While unexpected deterioration in the credit quality of large corporate groups occurs in all regions, S&P believes that there are features related to the Gulf that bear mentioning:

* Corporate transparency and public communication is, in general, limited. Public communication following the discovery of the problems at the Saad and Algosaibi groups has been minimal, including from the regulators.

While there are legitimate concerns with preserving truly proprietary information, lack of adequate information or signals from the affected parties tends, in our view, to weaken confidence. The governor of the Central Bank of the UAE recently stated that UAE banks will provide full disclosure of their individual exposure to Saad and Algosaibi.

* The family ownership of certain GCC banks and corporate groups creates, at least in theory, specific risks that may be difficult to assess, including succession risk, key man risk, related party exposure, and contagion risk.

Overall, these family ownership structures are a negative credit factor.

* Corporate governance and transparency in the Gulf is, in general, relatively poor and needs to be enhanced.

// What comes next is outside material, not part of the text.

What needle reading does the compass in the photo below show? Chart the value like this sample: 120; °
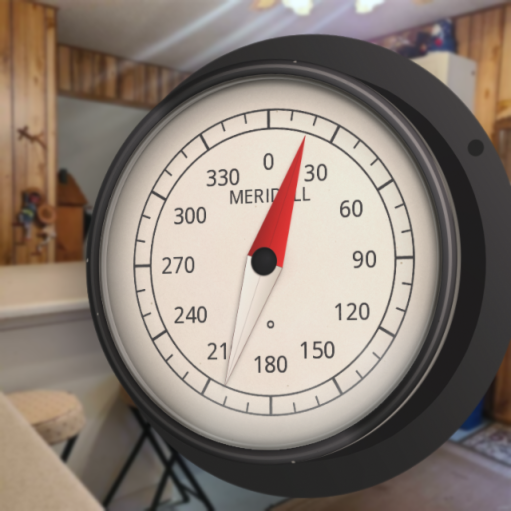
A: 20; °
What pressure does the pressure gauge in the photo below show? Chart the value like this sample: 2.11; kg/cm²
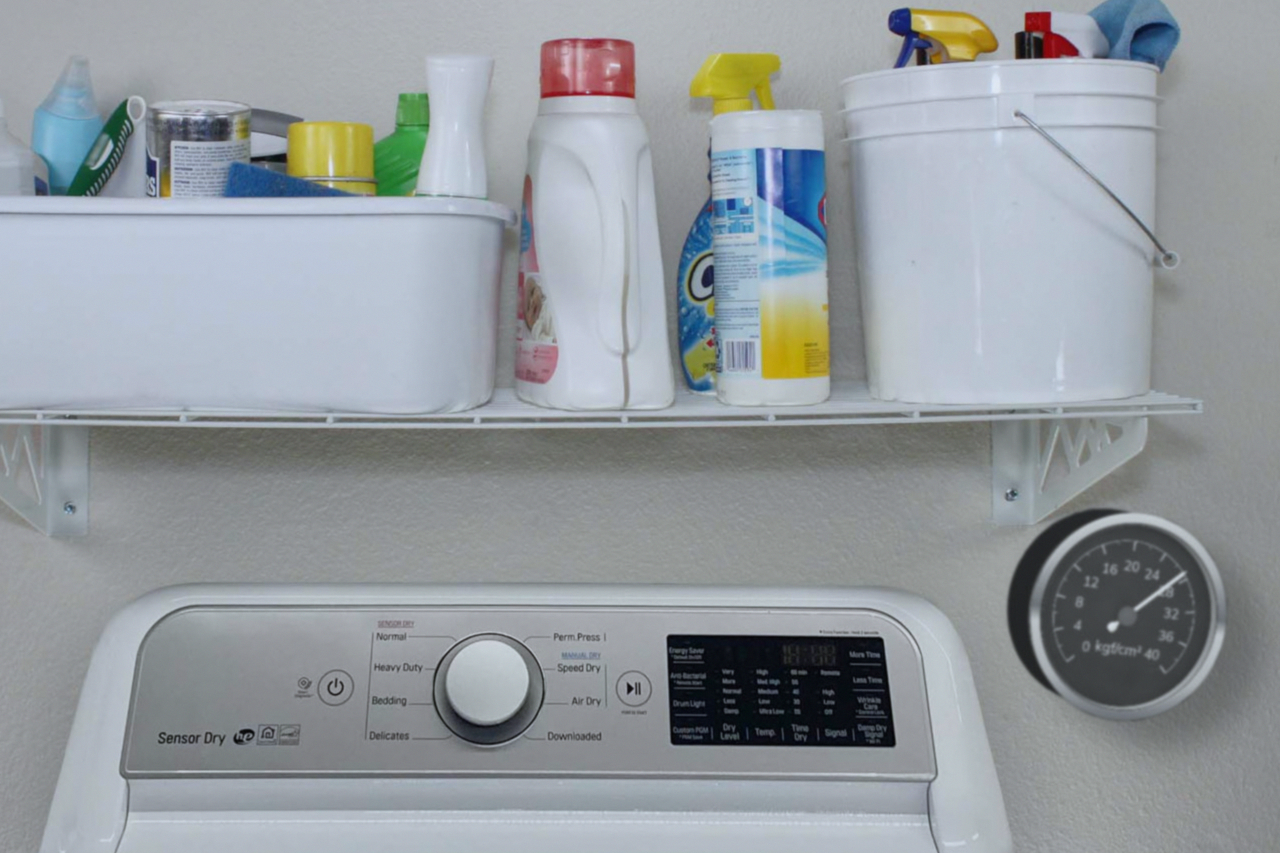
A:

S&P says a lack of information since the discovery of problems at Saad and Algosaibi has deteriorated market confidence.

"While there are legitimate concerns with preserving truly proprietary information, lack of adequate information or signals from the affected parties tends, in our view, to weaken confidence," S&P says.

S&P believes that it is premature to assess the level of ultimate losses that creditors will face on their exposure to these two groups. It anticipates that only a few banks are going to allocate provisions against these exposures in the second quarter of 2009.

In this dismal scenario there are some mitigating factors that also need mention:

* GCC banks usually have high earnings capacity, providing a cushion for material potential losses.

* GCC banks are, on average, well capitalised.

* GCC banks usually maintain a high level of loan loss reserves. The ratio of loan loss reserves (including general reserves) to total nonperforming loans stood at a high 140 per cent on December 31, 2008, for the group of banks included in the survey, with some of them showing coverage ratios in excess of 200 per cent.

So total exposure net of tangible collateral to the two groups is significant but manageable for sampled rated GCC banks, says S&P credit analyst Goeksenin Karagoez.

Recently, HSBC had said that Saudi banks may have between $4 billion and $7 billion in lending exposure to troubled conglomerates.

A recent sell-off in Saudi banks suggests the domestic bad debt exposure to Saad and Algosaibi was around $15 billion, but those assumptions were "too pessimistic", HSBC analyst Aybek Islamov said. "Market concerns on Saudi banks' exposures to Saad and Algosaibi potential debt default (are) overblown," Islamov added.